**掲載本文:**

BadgerのErrConflictについて

2020-02-29

はじめに

badger の README.md の Read-write transactions に ErrConflict について以下のように説明があります。

An ErrConflict error will be reported in case of a conflict. Depending on the state of your application, you have the option to retry the operation if you receive this error.

一方 DB の NewWriteBatch メソッドの API ドキュメントに blind writes は ErrConflict が起きないと書かれています。 batch.go#L35-L39

// NewWriteBatch creates a new WriteBatch. This provides a way to conveniently do a lot of writes,
// batching them up as tightly as possible in a single transaction and using callbacks to avoid
// waiting for them to commit, thus achieving good performance. This API hides away the logic of
// creating and committing transactions. Due to the nature of SSI guaratees provided by Badger,
// blind writes can never encounter transaction conflicts (ErrConflict).

ErrConflict は具体的にどういうときに起きるか気になったのでコードを読みました。

`ErrConflict` を返している個所

Txn の commitAndSend メソッド内の 1 箇所です。 txn.go#L466-L469

  commitTs := orc.newCommitTs(txn)
  if commitTs == 0 {
    return nil, ErrConflict
  }

oracle の newCommitTs メソッド txn.go#L167-L191

func (o *oracle) newCommitTs(txn *Txn) uint64 {
	o.Lock()
	defer o.Unlock()

	if o.hasConflict(txn) {
		return 0
	}

	var ts uint64
	if !o.isManaged {
		// This is the general case, when user doesn't specify the read and commit ts.
		ts = o.nextTxnTs
		o.nextTxnTs++
		o.txnMark.Begin(ts)

	} else {
		// If commitTs is set, use it instead.
		ts = txn.commitTs
	}

	for _, w := range txn.writes {
		o.commits[w] = ts // Update the commitTs.
	}
	return ts
}

oracle の hasConflict メソッド txn.go#L152-L165

// hasConflict must be called while having a lock.
func (o *oracle) hasConflict(txn *Txn) bool {
	if len(txn.reads) == 0 {
		return false
	}
	for _, ro := range txn.reads {
		// A commit at the read timestamp is expected.
		// But, any commit after the read timestamp should cause a conflict.
		if ts, has := o.commits[ro]; has && ts > txn.readTs {
			return true
		}
	}
	return false
}

Txn の reads フィールドと oracle の commit フィールドを突き合せてコンフリクトがあるかを判定しています。

`oracle` の `commits` フィールド

oracle 構造体 txn.go#L34-L59

type oracle struct {
	// A 64-bit integer must be at the top for memory alignment. See issue #311.
	refCount  int64
	isManaged bool // Does not change value, so no locking required.

**資料:**
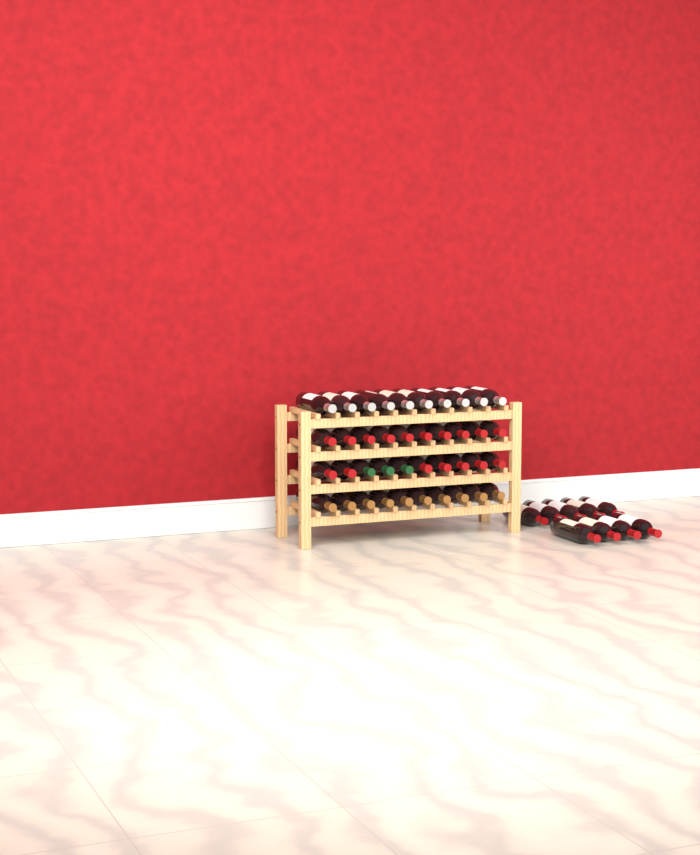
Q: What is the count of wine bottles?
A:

**課題:** ErrConflictについての本文から、「An ErrConflict error」を含む語句を起点とし、「transaction conflicts (ErrConflict).」の直後で終わる部分を、一字一句変えずに抜き出してください。 本文の記述のみに基づいてください。

**出力結果:**
An ErrConflict error will be reported in case of a conflict. Depending on the state of your application, you have the option to retry the operation if you receive this error.

一方 DB の NewWriteBatch メソッドの API ドキュメントに blind writes は ErrConflict が起きないと書かれています。 batch.go#L35-L39

// NewWriteBatch creates a new WriteBatch. This provides a way to conveniently do a lot of writes,
// batching them up as tightly as possible in a single transaction and using callbacks to avoid
// waiting for them to commit, thus achieving good performance. This API hides away the logic of
// creating and committing transactions. Due to the nature of SSI guaratees provided by Badger,
// blind writes can never encounter transaction conflicts (ErrConflict).